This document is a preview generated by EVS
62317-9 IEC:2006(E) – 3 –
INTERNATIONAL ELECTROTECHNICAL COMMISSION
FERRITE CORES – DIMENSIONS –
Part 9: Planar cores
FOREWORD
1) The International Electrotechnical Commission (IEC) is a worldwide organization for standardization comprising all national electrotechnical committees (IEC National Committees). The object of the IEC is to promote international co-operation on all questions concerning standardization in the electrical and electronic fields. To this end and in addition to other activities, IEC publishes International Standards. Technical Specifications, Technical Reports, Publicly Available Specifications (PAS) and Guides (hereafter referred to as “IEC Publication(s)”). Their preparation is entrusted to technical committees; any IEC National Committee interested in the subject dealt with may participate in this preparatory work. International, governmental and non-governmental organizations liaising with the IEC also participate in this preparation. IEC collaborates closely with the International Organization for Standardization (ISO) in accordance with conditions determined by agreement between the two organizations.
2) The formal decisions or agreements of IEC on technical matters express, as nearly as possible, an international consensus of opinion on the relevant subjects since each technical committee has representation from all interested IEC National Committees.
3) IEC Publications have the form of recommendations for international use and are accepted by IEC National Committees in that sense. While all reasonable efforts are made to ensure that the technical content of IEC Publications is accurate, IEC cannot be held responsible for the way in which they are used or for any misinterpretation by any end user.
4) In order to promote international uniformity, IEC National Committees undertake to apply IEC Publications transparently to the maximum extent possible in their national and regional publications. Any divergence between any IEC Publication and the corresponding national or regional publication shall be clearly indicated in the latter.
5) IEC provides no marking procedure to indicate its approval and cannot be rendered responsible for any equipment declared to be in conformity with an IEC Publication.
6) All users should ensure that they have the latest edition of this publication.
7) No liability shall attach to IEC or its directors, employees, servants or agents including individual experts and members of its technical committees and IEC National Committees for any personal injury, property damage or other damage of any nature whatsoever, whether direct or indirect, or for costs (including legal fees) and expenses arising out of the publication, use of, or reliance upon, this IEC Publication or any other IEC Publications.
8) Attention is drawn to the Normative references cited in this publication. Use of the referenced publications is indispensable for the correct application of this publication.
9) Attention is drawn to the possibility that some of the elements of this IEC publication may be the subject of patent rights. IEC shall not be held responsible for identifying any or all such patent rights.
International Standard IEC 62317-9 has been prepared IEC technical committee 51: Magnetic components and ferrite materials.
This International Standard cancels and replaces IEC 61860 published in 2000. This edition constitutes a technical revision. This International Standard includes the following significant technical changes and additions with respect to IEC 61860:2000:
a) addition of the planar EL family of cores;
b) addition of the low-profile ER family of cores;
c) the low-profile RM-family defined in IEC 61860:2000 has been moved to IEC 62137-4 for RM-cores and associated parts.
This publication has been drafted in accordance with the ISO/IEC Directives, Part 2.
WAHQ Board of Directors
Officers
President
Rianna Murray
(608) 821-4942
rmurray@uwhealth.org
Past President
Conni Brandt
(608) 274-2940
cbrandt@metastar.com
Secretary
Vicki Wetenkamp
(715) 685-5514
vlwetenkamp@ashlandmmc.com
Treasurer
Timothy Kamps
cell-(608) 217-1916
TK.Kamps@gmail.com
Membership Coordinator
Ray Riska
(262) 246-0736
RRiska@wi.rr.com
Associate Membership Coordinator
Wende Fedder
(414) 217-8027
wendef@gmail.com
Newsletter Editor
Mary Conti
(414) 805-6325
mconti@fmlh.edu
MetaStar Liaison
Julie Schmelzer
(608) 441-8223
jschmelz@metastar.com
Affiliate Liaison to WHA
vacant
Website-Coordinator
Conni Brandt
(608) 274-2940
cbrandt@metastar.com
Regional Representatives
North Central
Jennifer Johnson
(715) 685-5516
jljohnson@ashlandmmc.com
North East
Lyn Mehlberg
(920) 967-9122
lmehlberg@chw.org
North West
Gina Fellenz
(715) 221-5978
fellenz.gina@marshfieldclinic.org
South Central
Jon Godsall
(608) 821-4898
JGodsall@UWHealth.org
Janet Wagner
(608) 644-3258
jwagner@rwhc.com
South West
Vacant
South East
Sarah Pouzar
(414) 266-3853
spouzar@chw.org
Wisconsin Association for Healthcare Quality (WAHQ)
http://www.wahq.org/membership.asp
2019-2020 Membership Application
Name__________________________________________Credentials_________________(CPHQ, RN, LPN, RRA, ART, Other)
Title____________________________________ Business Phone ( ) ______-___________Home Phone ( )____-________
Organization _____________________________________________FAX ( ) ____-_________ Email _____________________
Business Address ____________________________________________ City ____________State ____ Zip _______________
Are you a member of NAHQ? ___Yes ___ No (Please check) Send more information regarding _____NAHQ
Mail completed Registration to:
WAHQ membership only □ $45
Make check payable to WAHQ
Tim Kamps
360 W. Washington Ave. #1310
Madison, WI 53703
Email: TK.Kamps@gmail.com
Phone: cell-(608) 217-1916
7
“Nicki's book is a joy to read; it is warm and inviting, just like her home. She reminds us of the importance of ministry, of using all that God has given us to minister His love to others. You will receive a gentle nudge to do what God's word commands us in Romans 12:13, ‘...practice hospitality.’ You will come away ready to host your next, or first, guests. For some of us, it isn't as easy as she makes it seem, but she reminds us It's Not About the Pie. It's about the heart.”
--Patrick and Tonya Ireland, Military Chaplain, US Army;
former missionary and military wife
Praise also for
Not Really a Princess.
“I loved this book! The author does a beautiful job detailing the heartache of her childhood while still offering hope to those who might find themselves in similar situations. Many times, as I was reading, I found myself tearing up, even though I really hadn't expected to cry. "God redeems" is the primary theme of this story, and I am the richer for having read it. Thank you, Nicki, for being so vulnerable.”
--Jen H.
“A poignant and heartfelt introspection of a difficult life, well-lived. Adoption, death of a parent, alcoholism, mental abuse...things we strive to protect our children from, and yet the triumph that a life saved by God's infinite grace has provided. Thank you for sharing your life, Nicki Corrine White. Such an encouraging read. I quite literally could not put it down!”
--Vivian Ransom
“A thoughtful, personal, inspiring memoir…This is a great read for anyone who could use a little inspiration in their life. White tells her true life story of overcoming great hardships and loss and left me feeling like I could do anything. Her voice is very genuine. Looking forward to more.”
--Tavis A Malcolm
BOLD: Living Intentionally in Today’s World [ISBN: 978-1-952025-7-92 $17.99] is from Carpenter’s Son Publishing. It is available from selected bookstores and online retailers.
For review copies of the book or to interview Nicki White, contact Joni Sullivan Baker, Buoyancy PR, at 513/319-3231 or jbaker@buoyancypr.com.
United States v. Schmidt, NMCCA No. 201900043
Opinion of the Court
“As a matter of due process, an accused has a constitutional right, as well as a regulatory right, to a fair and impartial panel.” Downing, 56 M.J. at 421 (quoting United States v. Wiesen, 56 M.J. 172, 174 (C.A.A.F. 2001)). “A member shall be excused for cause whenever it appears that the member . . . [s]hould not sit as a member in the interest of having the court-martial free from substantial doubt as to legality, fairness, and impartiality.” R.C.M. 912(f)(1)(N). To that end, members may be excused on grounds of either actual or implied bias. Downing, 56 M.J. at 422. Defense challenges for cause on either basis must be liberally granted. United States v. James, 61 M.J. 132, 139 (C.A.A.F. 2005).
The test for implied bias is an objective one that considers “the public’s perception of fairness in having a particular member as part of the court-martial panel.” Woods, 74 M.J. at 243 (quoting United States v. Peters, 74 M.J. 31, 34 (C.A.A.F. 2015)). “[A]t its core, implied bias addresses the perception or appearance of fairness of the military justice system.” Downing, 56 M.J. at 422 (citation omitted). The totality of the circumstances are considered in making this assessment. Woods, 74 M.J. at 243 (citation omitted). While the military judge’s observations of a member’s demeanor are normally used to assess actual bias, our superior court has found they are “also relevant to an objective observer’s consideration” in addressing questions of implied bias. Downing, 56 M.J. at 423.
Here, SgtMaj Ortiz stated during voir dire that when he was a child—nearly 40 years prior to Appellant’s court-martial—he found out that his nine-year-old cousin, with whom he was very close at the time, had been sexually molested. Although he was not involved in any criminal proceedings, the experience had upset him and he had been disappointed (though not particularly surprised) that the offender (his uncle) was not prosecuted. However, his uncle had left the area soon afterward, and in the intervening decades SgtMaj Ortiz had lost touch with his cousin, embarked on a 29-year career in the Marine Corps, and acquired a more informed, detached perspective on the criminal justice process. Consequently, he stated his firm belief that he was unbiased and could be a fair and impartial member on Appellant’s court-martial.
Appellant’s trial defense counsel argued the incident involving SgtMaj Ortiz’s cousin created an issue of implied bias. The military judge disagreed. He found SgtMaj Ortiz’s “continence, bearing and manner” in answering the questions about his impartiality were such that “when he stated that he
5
______________________________
→ Exercise aim
Determine how many lines of the listing above hold the word "Liaison". Report that number without anything else.

→ Response to the task
2